> [Work required] Output the data below exactly as it is, dropping the pictures from your copy.

> [Data provided]
——
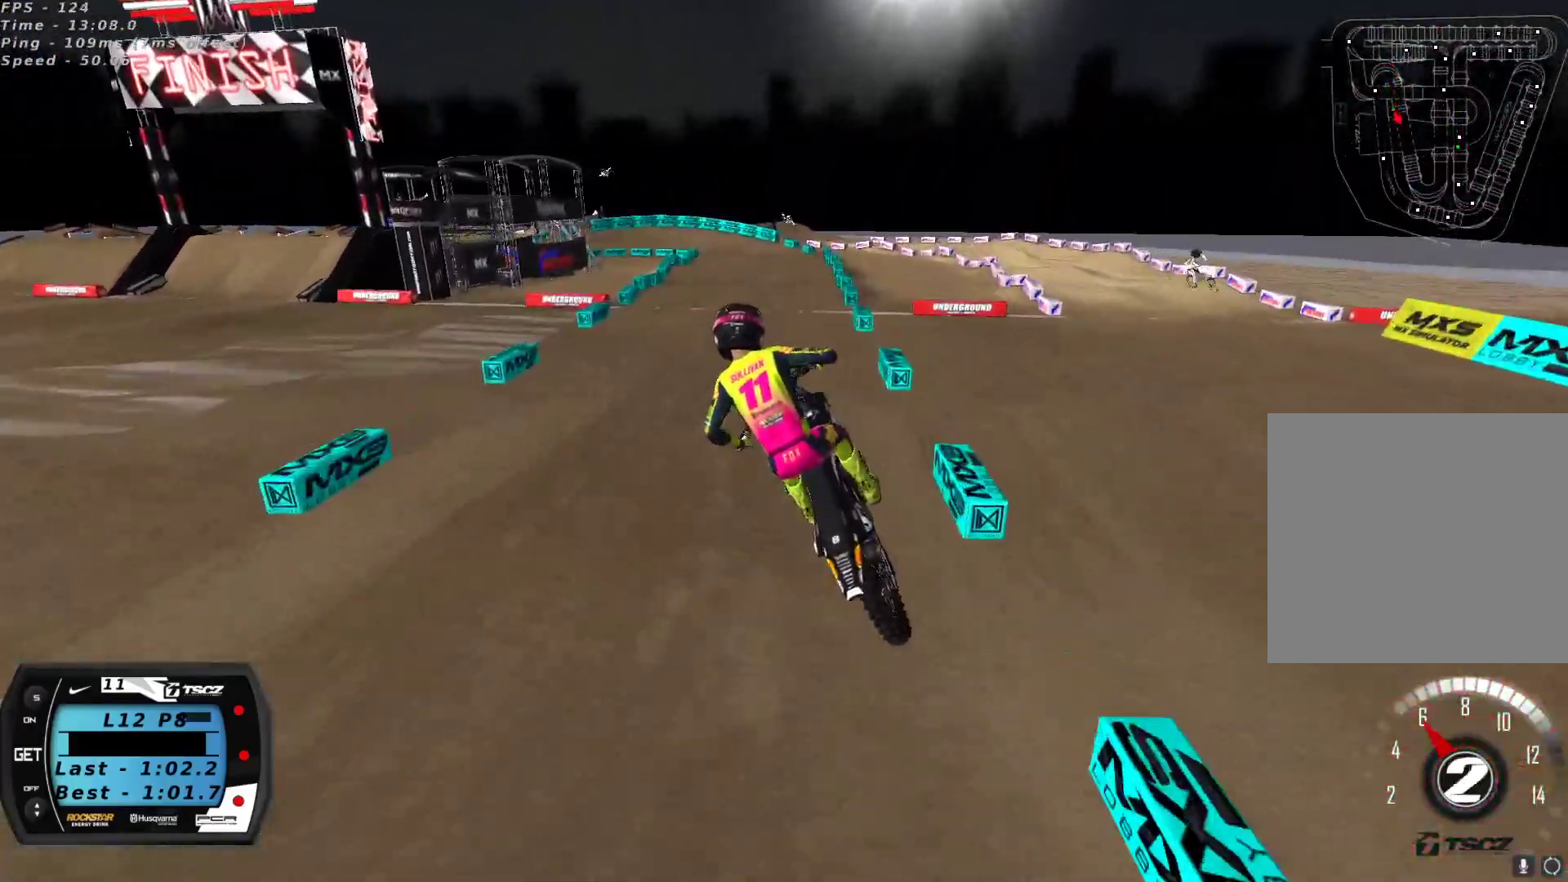
{"buttons": ["R2"], "left_stick": "left", "right_stick": "down", "events": [[67, "X", "up"], [183, "right_stick", "center"], [200, "L2", "up"], [217, "R2", "down"], [300, "right_stick", "down"], [333, "left_stick", "center"], [467, "left_stick", "left"]]}
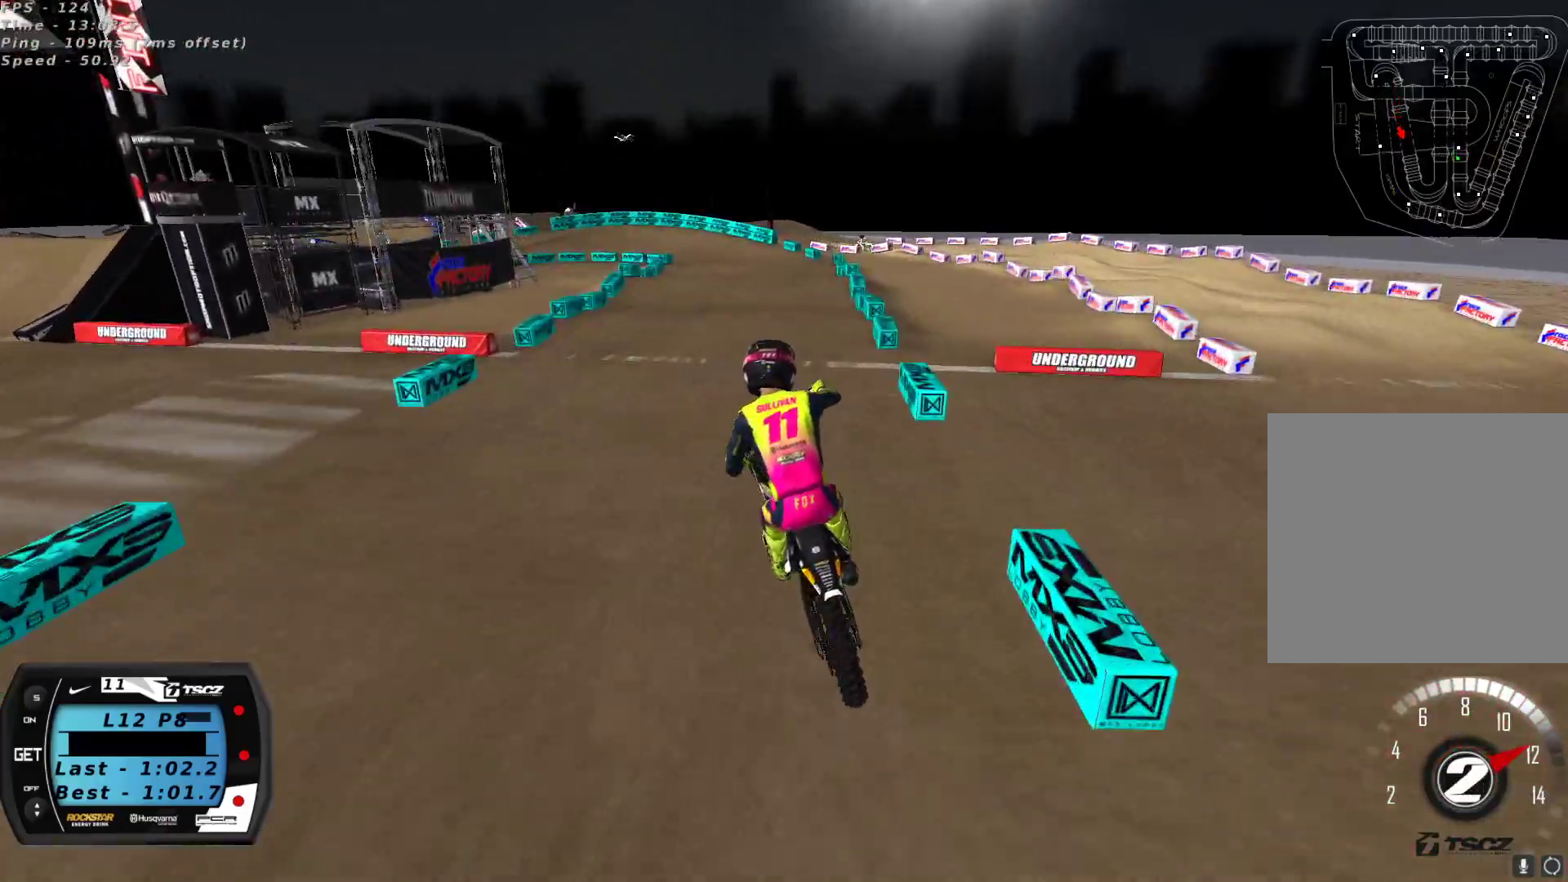
{"buttons": [], "left_stick": "down-left", "right_stick": "up-left", "events": [[33, "right_stick", "up"], [150, "left_stick", "down-left"], [250, "left_stick", "center"], [333, "left_stick", "down-left"], [483, "R2", "up"], [500, "right_stick", "up-left"]]}
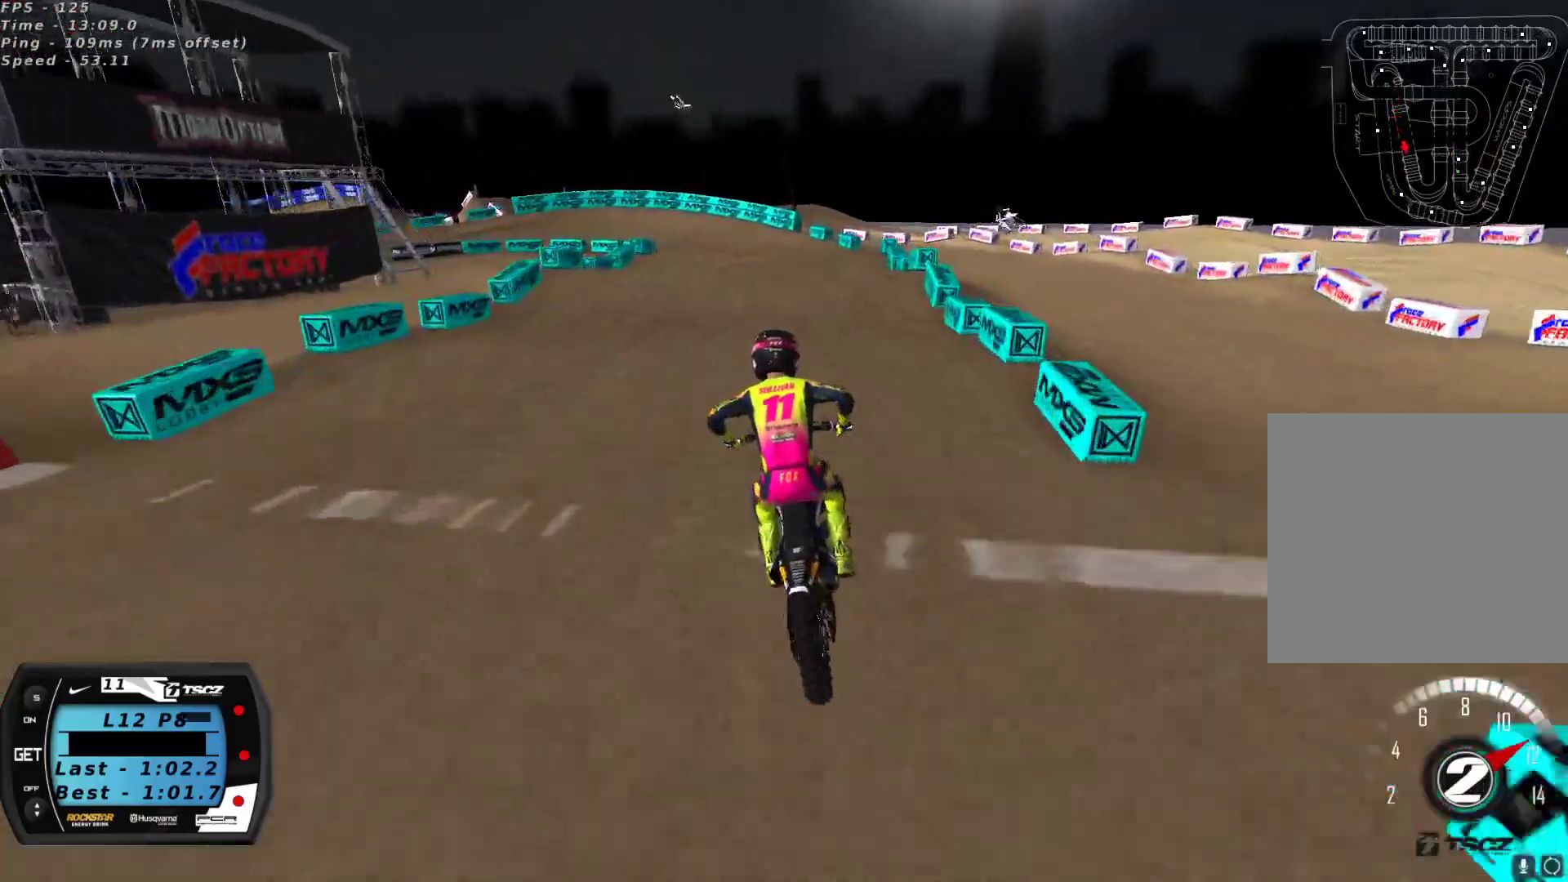
{"buttons": [], "left_stick": "center", "right_stick": "center", "events": [[33, "right_stick", "left"], [117, "right_stick", "down-left"], [183, "left_stick", "center"], [233, "R2", "down"], [233, "left_stick", "down-left"], [317, "R2", "up"], [333, "left_stick", "center"], [417, "right_stick", "center"]]}
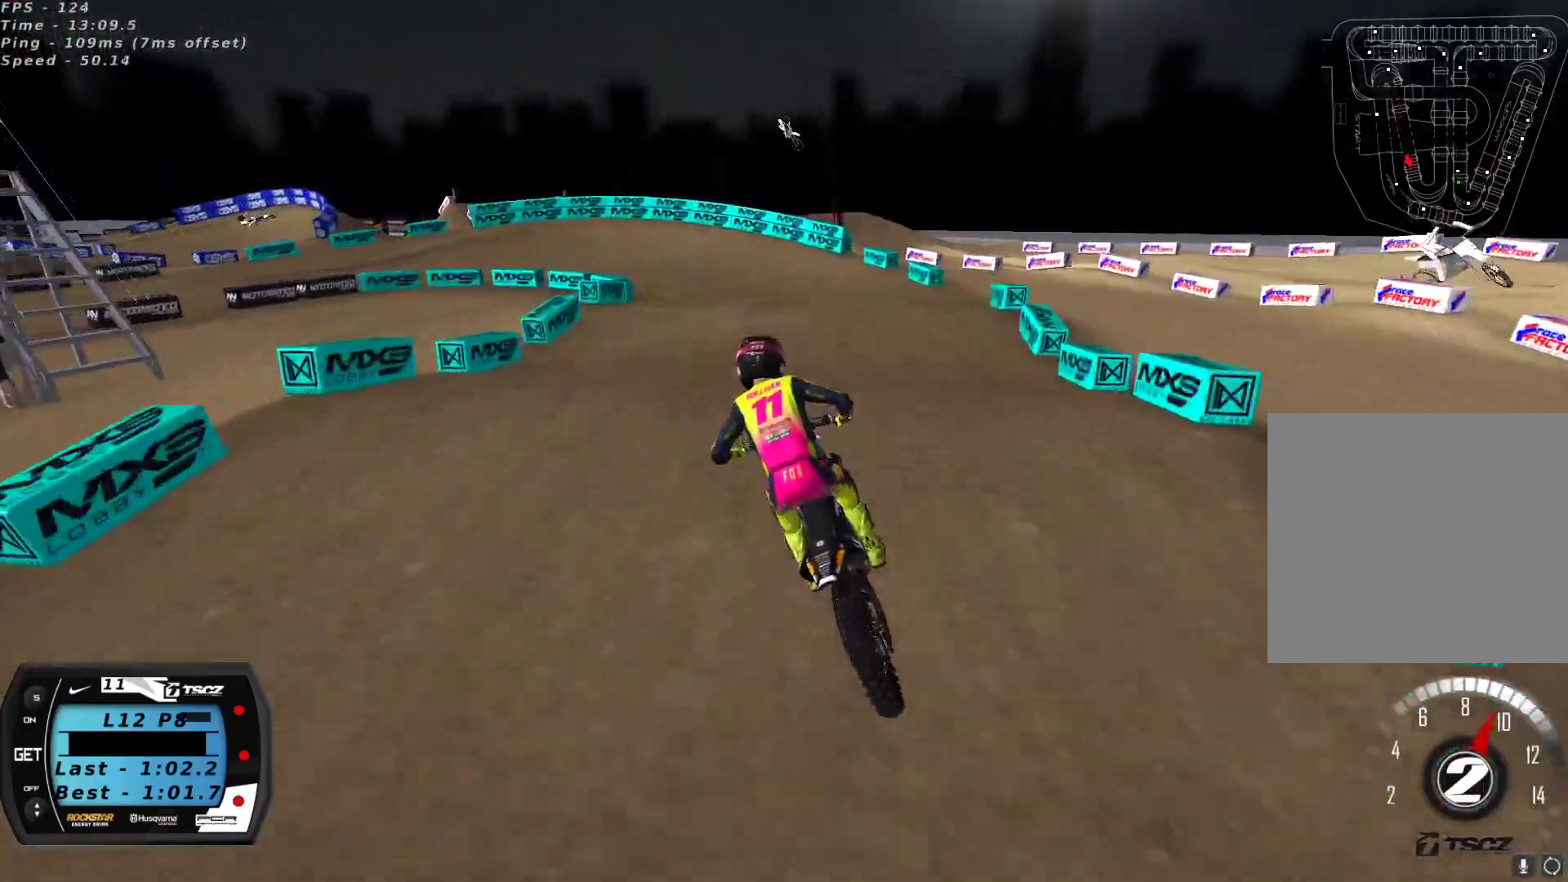
{"buttons": ["X", "R2"], "left_stick": "up-right", "right_stick": "center", "events": [[17, "right_stick", "down-left"], [33, "R2", "down"], [150, "right_stick", "center"], [167, "R2", "up"], [467, "R2", "down"], [467, "X", "down"], [467, "left_stick", "up-right"]]}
——
> [Solution to this problem]
{"buttons": ["R2"], "left_stick": "left", "right_stick": "down", "events": [[67, "X", "up"], [183, "right_stick", "center"], [200, "L2", "up"], [217, "R2", "down"], [300, "right_stick", "down"], [333, "left_stick", "center"], [467, "left_stick", "left"]]}
{"buttons": [], "left_stick": "down-left", "right_stick": "up-left", "events": [[33, "right_stick", "up"], [150, "left_stick", "down-left"], [250, "left_stick", "center"], [333, "left_stick", "down-left"], [483, "R2", "up"], [500, "right_stick", "up-left"]]}
{"buttons": [], "left_stick": "center", "right_stick": "center", "events": [[33, "right_stick", "left"], [117, "right_stick", "down-left"], [183, "left_stick", "center"], [233, "R2", "down"], [233, "left_stick", "down-left"], [317, "R2", "up"], [333, "left_stick", "center"], [417, "right_stick", "center"]]}
{"buttons": ["X", "R2"], "left_stick": "up-right", "right_stick": "center", "events": [[17, "right_stick", "down-left"], [33, "R2", "down"], [150, "right_stick", "center"], [167, "R2", "up"], [467, "R2", "down"], [467, "X", "down"], [467, "left_stick", "up-right"]]}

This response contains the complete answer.